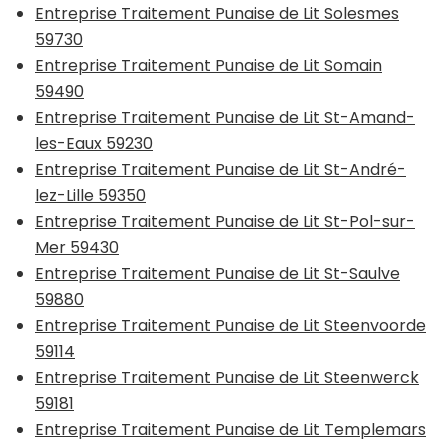
Entreprise Traitement Punaise de Lit Solesmes
59730
Entreprise Traitement Punaise de Lit Somain
59490
Entreprise Traitement Punaise de Lit St-Amand-
les-Eaux 59230
Entreprise Traitement Punaise de Lit St-André-
lez-Lille 59350
Entreprise Traitement Punaise de Lit St-Pol-sur-
Mer 59430
Entreprise Traitement Punaise de Lit St-Saulve
59880
Entreprise Traitement Punaise de Lit Steenvoorde
59114
Entreprise Traitement Punaise de Lit Steenwerck
59181
Entreprise Traitement Punaise de Lit Templemars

※

● EXERCISE OBJECTIVE: From the first record to the last, transcribe everything exactly but drop the pictures.

● RESULT OF THIS EXERCISE:
Entreprise Traitement Punaise de Lit Solesmes
59730
Entreprise Traitement Punaise de Lit Somain
59490
Entreprise Traitement Punaise de Lit St-Amand-
les-Eaux 59230
Entreprise Traitement Punaise de Lit St-André-
lez-Lille 59350
Entreprise Traitement Punaise de Lit St-Pol-sur-
Mer 59430
Entreprise Traitement Punaise de Lit St-Saulve
59880
Entreprise Traitement Punaise de Lit Steenvoorde
59114
Entreprise Traitement Punaise de Lit Steenwerck
59181
Entreprise Traitement Punaise de Lit Templemars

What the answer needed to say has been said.